━━━ INFORMATION SUPPLIED ━━━
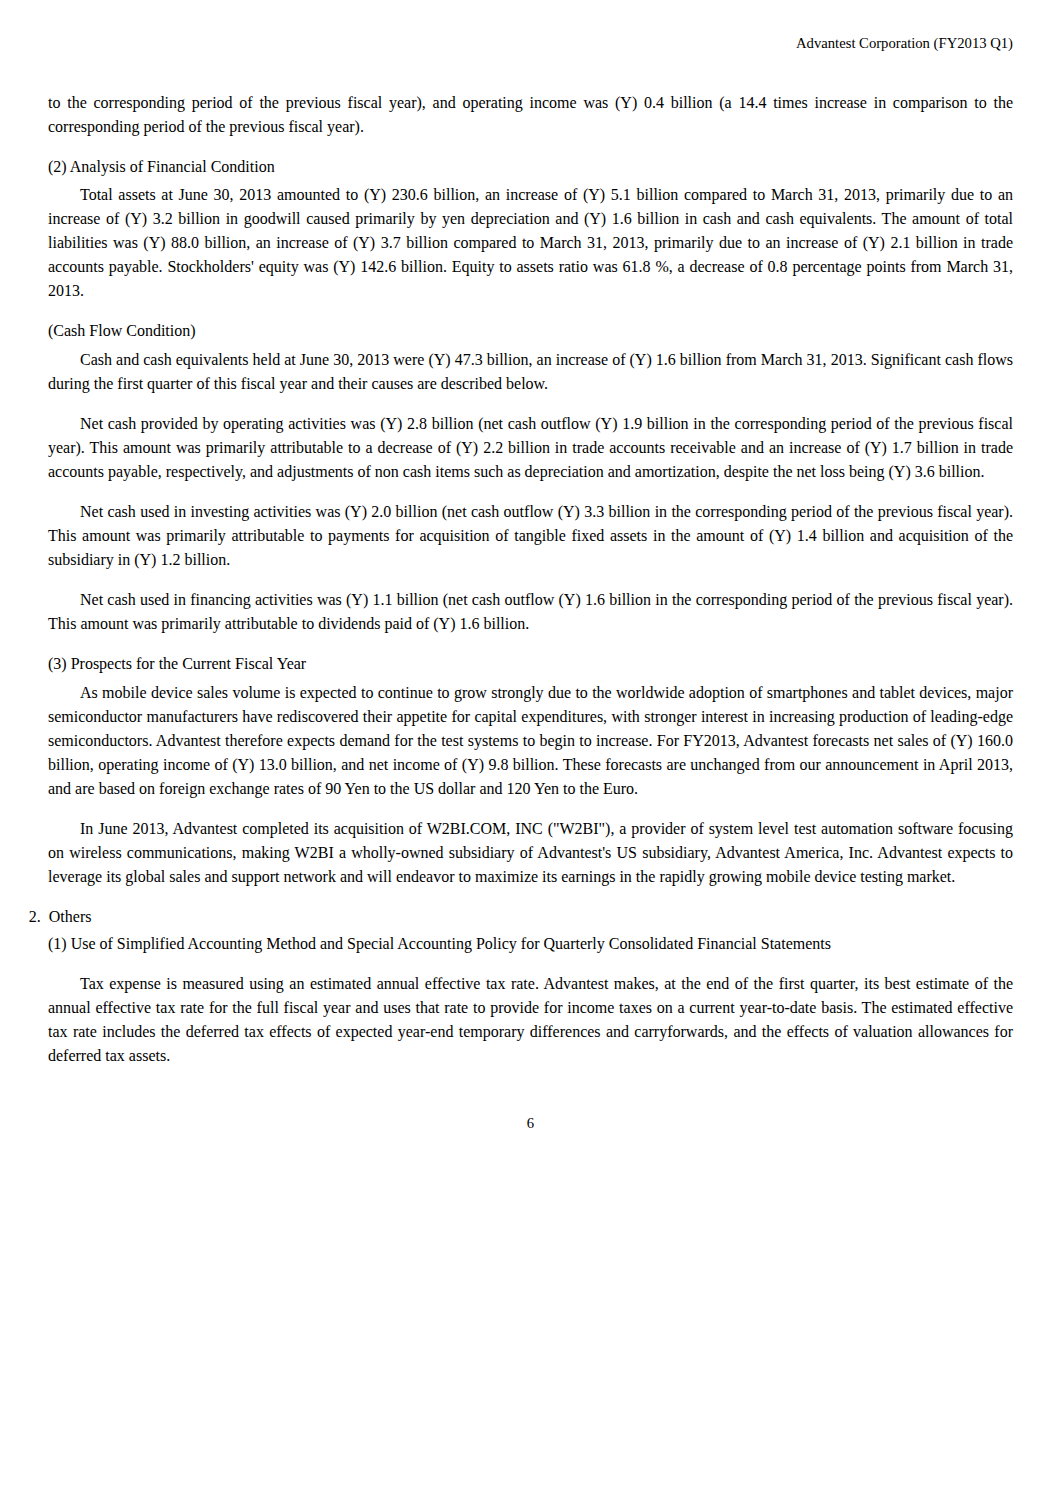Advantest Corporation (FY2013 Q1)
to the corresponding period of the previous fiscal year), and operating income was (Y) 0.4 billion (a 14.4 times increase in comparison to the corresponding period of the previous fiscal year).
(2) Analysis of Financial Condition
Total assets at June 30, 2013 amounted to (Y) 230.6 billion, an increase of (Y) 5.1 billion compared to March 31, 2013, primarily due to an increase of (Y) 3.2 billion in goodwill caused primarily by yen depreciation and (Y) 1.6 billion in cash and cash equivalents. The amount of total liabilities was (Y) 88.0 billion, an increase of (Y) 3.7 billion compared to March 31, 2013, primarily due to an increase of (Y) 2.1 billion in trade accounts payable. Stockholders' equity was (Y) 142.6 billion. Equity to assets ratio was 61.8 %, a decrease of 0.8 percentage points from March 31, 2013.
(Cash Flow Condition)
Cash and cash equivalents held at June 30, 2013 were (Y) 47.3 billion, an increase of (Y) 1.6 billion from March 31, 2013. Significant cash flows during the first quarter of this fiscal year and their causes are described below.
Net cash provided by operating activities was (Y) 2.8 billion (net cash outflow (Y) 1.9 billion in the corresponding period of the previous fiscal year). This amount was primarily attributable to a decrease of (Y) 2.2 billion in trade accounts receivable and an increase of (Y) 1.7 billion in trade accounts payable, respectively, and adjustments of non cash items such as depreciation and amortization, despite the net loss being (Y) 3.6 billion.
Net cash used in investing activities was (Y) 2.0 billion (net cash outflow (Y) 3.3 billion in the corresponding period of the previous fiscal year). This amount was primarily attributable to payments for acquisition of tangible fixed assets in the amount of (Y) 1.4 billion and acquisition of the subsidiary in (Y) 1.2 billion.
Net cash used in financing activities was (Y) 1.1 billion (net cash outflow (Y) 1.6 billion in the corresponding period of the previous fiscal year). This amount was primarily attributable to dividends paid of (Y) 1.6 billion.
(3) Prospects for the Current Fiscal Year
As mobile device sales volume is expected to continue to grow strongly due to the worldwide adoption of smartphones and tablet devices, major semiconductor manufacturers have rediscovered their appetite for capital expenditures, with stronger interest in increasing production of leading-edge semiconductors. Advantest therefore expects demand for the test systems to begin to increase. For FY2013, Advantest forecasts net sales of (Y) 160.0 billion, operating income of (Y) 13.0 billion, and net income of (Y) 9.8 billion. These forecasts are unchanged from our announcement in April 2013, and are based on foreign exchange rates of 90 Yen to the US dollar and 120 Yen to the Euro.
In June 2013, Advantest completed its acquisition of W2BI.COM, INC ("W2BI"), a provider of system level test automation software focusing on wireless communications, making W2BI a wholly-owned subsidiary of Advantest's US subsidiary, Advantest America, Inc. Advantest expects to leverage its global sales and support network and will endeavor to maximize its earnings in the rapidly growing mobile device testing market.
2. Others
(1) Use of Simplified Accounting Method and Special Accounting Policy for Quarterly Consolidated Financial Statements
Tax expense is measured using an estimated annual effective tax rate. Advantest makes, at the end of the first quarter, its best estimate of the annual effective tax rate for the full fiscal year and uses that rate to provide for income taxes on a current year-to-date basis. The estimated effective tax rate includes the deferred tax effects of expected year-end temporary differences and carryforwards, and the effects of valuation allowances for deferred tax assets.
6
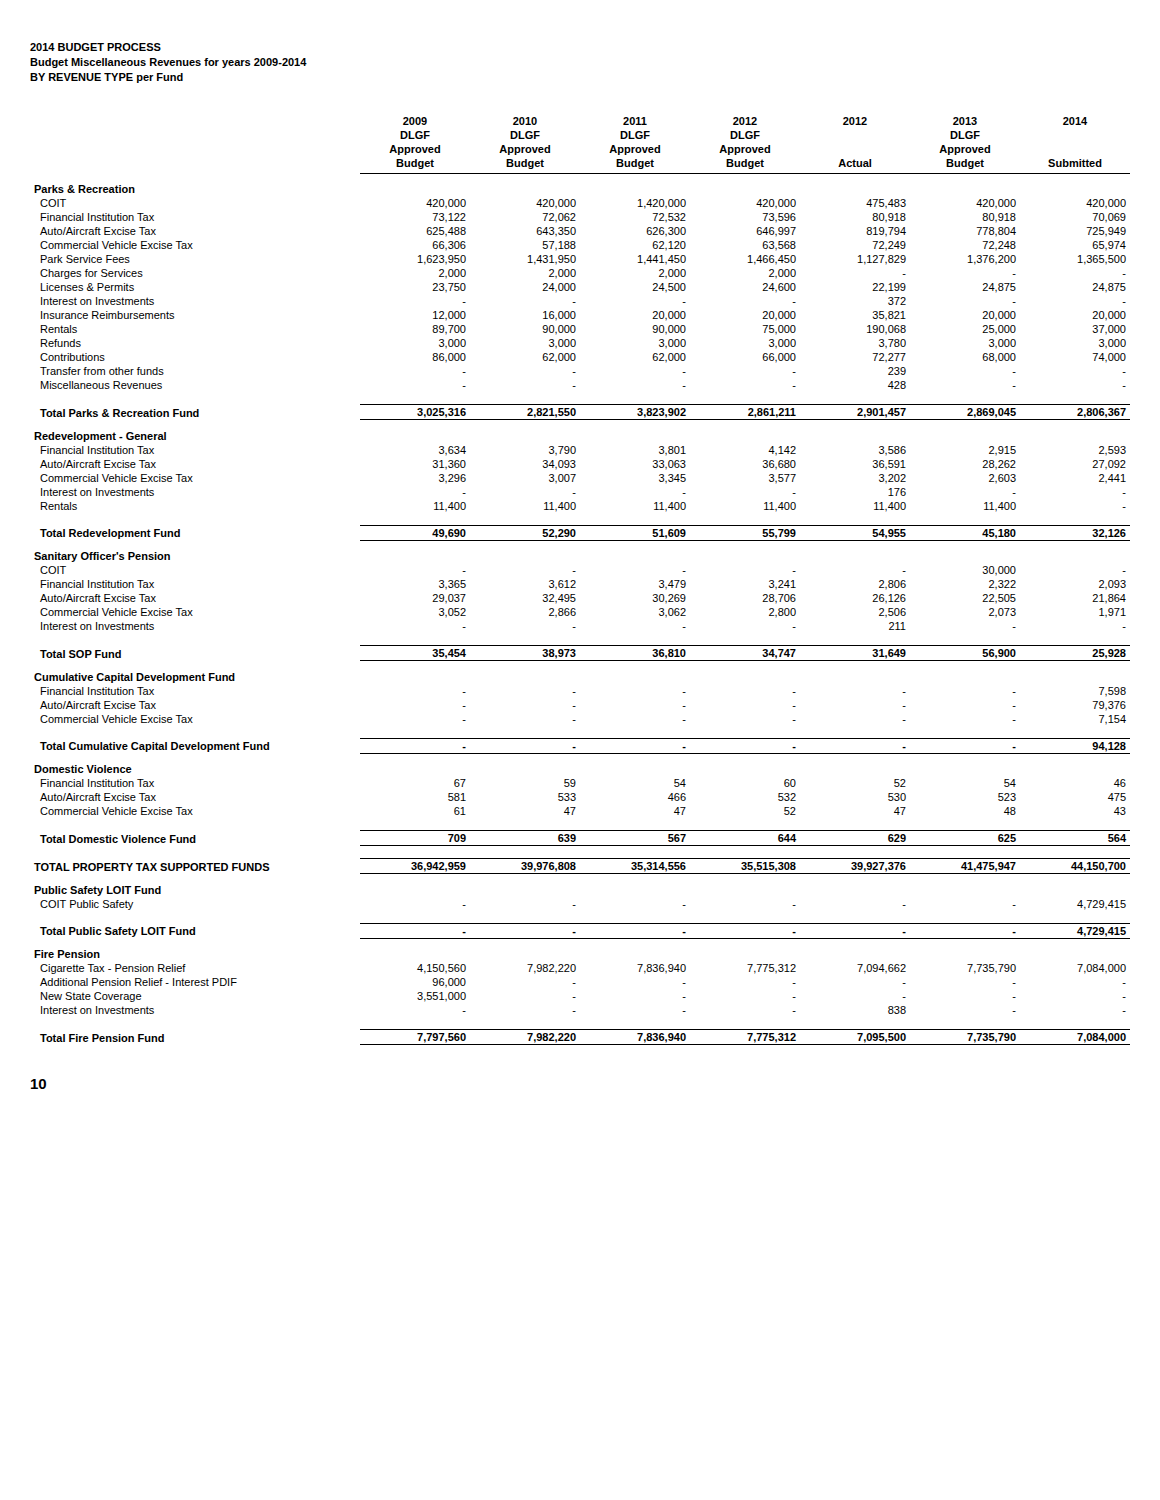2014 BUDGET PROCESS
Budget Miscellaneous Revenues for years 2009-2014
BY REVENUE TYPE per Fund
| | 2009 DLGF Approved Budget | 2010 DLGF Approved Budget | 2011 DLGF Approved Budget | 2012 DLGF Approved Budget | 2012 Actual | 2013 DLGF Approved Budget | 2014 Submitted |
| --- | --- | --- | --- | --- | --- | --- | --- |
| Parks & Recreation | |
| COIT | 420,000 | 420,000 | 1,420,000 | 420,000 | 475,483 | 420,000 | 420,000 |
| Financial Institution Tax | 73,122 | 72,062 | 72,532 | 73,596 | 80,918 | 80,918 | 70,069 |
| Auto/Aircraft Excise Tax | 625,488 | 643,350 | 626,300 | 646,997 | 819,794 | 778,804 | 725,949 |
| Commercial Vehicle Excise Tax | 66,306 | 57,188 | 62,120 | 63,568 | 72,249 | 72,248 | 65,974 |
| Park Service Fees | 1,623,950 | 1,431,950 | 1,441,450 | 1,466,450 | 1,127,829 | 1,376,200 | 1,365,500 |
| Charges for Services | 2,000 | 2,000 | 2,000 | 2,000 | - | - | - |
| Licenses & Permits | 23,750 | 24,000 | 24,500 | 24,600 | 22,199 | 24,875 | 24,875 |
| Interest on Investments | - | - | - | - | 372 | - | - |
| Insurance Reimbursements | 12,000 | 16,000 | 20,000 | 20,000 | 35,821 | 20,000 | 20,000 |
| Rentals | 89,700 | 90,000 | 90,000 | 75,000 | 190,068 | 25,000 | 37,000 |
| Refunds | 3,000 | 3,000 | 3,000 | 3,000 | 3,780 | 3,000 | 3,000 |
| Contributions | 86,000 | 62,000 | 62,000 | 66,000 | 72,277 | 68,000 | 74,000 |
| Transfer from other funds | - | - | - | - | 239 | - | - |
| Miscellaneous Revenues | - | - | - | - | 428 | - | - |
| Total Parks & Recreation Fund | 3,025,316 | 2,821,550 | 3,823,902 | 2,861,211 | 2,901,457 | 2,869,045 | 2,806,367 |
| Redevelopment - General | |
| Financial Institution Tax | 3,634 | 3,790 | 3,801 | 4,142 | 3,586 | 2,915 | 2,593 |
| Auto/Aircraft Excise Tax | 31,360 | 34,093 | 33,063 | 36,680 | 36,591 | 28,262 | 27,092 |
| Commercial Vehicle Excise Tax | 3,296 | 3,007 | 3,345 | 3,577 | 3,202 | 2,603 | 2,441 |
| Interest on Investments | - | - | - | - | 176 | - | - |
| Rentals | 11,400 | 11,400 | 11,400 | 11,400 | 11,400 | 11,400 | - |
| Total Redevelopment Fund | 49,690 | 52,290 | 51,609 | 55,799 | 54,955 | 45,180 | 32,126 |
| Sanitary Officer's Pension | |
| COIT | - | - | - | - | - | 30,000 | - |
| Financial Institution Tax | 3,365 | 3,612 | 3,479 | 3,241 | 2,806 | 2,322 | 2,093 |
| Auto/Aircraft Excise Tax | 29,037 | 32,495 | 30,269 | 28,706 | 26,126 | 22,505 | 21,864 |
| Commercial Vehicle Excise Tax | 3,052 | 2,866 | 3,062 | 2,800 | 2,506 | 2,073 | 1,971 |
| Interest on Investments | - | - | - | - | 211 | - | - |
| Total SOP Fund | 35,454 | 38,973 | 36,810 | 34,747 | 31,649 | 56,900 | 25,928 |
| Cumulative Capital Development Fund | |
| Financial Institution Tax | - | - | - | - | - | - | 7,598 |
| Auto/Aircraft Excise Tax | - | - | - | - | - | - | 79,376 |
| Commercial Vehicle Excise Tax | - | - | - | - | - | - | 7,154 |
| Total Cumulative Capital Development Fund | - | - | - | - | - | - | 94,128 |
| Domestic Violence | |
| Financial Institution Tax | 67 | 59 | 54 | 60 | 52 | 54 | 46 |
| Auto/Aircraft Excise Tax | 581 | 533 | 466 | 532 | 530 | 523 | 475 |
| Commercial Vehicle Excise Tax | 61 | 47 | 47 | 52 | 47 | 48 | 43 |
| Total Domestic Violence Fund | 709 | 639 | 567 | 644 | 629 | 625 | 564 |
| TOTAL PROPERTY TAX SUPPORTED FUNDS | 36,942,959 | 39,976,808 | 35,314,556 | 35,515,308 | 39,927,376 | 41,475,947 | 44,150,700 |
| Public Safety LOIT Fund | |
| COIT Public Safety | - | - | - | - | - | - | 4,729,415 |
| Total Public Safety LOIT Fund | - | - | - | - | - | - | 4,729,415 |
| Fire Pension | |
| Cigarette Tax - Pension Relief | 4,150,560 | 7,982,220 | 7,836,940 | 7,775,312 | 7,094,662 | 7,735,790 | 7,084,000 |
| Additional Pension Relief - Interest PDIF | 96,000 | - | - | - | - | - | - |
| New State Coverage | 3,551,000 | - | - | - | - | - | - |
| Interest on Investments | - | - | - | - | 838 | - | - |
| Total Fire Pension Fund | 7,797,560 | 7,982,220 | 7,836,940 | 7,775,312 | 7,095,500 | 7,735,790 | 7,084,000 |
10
━━━
- ASSIGNMENT
Above are the records; repeat their lines from the first through the line containing "(2) Analysis of Financial Condition", and leave out each picture.

- ANSWER BOX
Advantest Corporation (FY2013 Q1)
to the corresponding period of the previous fiscal year), and operating income was (Y) 0.4 billion (a 14.4 times increase in comparison to the corresponding period of the previous fiscal year).
(2) Analysis of Financial Condition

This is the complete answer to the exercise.